[FOM] The unreasonable soundness of mathematics
Timothy Y. Chow
tchow at alum.mit.edu
Sun May 15 16:26:34 EDT 2016
On Sat, 14 May 2016, Mario Carneiro wrote:
> Finally, once "for all feasible n, phi(n)" statements are regarded as
> having ultrafinitist meaning, the "endless surprise" puzzle is resolved:
> we have a single statement, which quantifies over all the numbers you
> can hope to care about; the ultrafinitist is made to be convinced of
> such a statement by translating an analogous pure mathematical statement
> talking about "all n", with a finite and feasible proof. Having seen the
> proof, the ultrafinitist will not be surprised by the gigabyte
> computer's failure to find a counterexample, nor the terabyte computer.
It looks to me that the distinction you drew earlier in the conversation,
between yourself and "true ultrafinitists," comes into play here. Namely,
the *formalization of feasible reasoning* seems relevant.

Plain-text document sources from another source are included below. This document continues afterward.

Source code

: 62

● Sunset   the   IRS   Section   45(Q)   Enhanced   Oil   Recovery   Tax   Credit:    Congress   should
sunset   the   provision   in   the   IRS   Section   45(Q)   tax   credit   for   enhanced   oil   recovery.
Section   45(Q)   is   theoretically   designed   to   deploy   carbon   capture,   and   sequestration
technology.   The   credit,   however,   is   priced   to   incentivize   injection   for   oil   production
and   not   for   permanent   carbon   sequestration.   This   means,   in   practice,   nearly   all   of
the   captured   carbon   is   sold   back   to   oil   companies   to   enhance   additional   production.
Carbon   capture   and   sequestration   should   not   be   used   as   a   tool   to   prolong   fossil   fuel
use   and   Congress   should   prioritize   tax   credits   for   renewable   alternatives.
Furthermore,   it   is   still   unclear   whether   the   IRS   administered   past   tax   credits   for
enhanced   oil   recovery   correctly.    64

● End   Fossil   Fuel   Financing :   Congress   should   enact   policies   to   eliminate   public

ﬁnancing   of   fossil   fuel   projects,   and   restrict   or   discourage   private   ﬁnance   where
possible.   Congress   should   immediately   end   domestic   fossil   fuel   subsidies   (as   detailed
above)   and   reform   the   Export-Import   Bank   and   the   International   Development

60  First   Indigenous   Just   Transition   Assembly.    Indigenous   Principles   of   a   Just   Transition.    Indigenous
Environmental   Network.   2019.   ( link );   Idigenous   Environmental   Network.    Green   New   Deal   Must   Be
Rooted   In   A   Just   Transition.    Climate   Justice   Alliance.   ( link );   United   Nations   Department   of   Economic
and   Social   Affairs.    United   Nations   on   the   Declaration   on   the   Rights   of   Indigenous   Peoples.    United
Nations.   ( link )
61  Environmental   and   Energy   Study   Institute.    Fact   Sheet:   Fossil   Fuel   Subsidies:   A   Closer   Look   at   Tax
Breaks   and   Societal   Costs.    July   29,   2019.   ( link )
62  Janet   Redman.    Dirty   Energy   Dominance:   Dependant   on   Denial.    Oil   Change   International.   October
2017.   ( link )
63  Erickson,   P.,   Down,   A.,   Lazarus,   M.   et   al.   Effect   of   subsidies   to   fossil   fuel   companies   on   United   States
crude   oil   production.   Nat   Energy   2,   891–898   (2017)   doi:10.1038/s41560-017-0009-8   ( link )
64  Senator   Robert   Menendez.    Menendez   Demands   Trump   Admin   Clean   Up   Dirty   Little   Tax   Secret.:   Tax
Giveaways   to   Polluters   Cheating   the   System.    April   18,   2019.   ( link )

It sounds to me that you, Mario Carneiro (and not Mario Carneiro speaking
for an ultrafinitist), are comfortable taking a traditional formal proof,
that has no explicit "feasibility predicate," and glossing it line by line
using the rule that when you see "An: phi(n)" then you read it out loud as
"for all feasible n, phi(n)," and if Formal Statement X follows formally
from Formal Statement Y according to traditional syntactic rules, then you
accept that the "out-loud-reading" of Formal Statement X (i.e., its
translation into a meaningful statement that explicitly involves the
adjective "feasible") correctly follows from the "out-loud-reading" of
Formal Statement Y. Is that right?
However, it seems to me that a true ultrafinitist isn't entitled to this.
The true ultrafinitist has to check whether the "out-loud-reading" of
Formal Statement X follows from the "out-loud-reading" of Formal Statement
Y *via ultrafinitistically valid logical reasoning*.
If one now tries to claim that there is a mechanical way of verifying
whether X follows from Y via ultrafinitistically valid logical reasoning,
then isn't that tantamount to claiming that there exists a satisfactory
way to formalize ultrafinitistic reasoning? But this was something you
didn't want to claim. (And I don't want to claim it myself, either---on
this point we agree.)
So I am still left wondering how you make the leap from a formal
verification that one formal statement follows *syntactically* from
another, to a claim that one ultrafinitistically meaningful statement
follows *logically* from another ultrafinistically meaningful
statement---*without* claiming that there is a satisfactory way to
formalize correct ultrafinitistic reasoning.